WORK ITEM.
Write out every record below exactly as it appears.

DATA SHOWN.
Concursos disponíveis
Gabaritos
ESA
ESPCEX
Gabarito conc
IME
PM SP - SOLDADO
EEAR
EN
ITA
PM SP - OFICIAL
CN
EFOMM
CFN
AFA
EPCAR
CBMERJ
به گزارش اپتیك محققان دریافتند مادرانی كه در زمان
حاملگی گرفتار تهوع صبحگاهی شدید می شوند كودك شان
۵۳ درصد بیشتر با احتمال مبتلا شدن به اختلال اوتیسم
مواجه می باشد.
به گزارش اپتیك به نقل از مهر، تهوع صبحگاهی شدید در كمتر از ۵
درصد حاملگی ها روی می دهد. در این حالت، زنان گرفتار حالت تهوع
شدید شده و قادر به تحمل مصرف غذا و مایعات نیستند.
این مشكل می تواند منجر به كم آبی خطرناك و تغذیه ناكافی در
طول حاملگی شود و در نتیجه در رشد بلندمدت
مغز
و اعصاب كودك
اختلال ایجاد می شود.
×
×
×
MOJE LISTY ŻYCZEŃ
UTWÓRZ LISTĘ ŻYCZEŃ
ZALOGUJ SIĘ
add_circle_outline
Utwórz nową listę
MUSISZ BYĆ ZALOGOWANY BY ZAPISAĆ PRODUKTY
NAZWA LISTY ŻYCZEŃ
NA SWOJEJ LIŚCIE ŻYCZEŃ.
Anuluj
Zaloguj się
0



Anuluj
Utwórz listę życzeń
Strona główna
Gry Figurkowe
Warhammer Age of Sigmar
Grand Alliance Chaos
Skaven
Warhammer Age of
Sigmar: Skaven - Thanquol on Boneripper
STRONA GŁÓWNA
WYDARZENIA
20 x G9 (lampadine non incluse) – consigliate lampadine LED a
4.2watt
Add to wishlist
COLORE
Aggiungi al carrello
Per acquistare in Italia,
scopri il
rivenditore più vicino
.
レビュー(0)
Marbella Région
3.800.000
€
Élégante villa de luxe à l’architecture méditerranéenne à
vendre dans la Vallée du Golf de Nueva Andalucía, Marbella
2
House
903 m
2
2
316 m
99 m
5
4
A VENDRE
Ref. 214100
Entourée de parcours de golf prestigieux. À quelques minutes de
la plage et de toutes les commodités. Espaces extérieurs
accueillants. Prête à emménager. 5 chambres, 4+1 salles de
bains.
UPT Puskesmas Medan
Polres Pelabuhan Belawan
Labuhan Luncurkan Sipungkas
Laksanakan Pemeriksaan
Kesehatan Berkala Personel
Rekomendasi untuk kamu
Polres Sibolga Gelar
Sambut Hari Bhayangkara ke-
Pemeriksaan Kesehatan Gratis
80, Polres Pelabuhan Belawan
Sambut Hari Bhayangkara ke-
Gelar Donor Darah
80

RESPONSE.
Concursos disponíveis
Gabaritos
ESA
ESPCEX
Gabarito conc
IME
PM SP - SOLDADO
EEAR
EN
ITA
PM SP - OFICIAL
CN
EFOMM
CFN
AFA
EPCAR
CBMERJ
به گزارش اپتیك محققان دریافتند مادرانی كه در زمان
حاملگی گرفتار تهوع صبحگاهی شدید می شوند كودك شان
۵۳ درصد بیشتر با احتمال مبتلا شدن به اختلال اوتیسم
مواجه می باشد.
به گزارش اپتیك به نقل از مهر، تهوع صبحگاهی شدید در كمتر از ۵
درصد حاملگی ها روی می دهد. در این حالت، زنان گرفتار حالت تهوع
شدید شده و قادر به تحمل مصرف غذا و مایعات نیستند.
این مشكل می تواند منجر به كم آبی خطرناك و تغذیه ناكافی در
طول حاملگی شود و در نتیجه در رشد بلندمدت
مغز
و اعصاب كودك
اختلال ایجاد می شود.
×
×
×
MOJE LISTY ŻYCZEŃ
UTWÓRZ LISTĘ ŻYCZEŃ
ZALOGUJ SIĘ
add_circle_outline
Utwórz nową listę
MUSISZ BYĆ ZALOGOWANY BY ZAPISAĆ PRODUKTY
NAZWA LISTY ŻYCZEŃ
NA SWOJEJ LIŚCIE ŻYCZEŃ.
Anuluj
Zaloguj się
0



Anuluj
Utwórz listę życzeń
Strona główna
Gry Figurkowe
Warhammer Age of Sigmar
Grand Alliance Chaos
Skaven
Warhammer Age of
Sigmar: Skaven - Thanquol on Boneripper
STRONA GŁÓWNA
WYDARZENIA
20 x G9 (lampadine non incluse) – consigliate lampadine LED a
4.2watt
Add to wishlist
COLORE
Aggiungi al carrello
Per acquistare in Italia,
scopri il
rivenditore più vicino
.
レビュー(0)
Marbella Région
3.800.000
€
Élégante villa de luxe à l’architecture méditerranéenne à
vendre dans la Vallée du Golf de Nueva Andalucía, Marbella
2
House
903 m
2
2
316 m
99 m
5
4
A VENDRE
Ref. 214100
Entourée de parcours de golf prestigieux. À quelques minutes de
la plage et de toutes les commodités. Espaces extérieurs
accueillants. Prête à emménager. 5 chambres, 4+1 salles de
bains.
UPT Puskesmas Medan
Polres Pelabuhan Belawan
Labuhan Luncurkan Sipungkas
Laksanakan Pemeriksaan
Kesehatan Berkala Personel
Rekomendasi untuk kamu
Polres Sibolga Gelar
Sambut Hari Bhayangkara ke-
Pemeriksaan Kesehatan Gratis
80, Polres Pelabuhan Belawan
Sambut Hari Bhayangkara ke-
Gelar Donor Darah
80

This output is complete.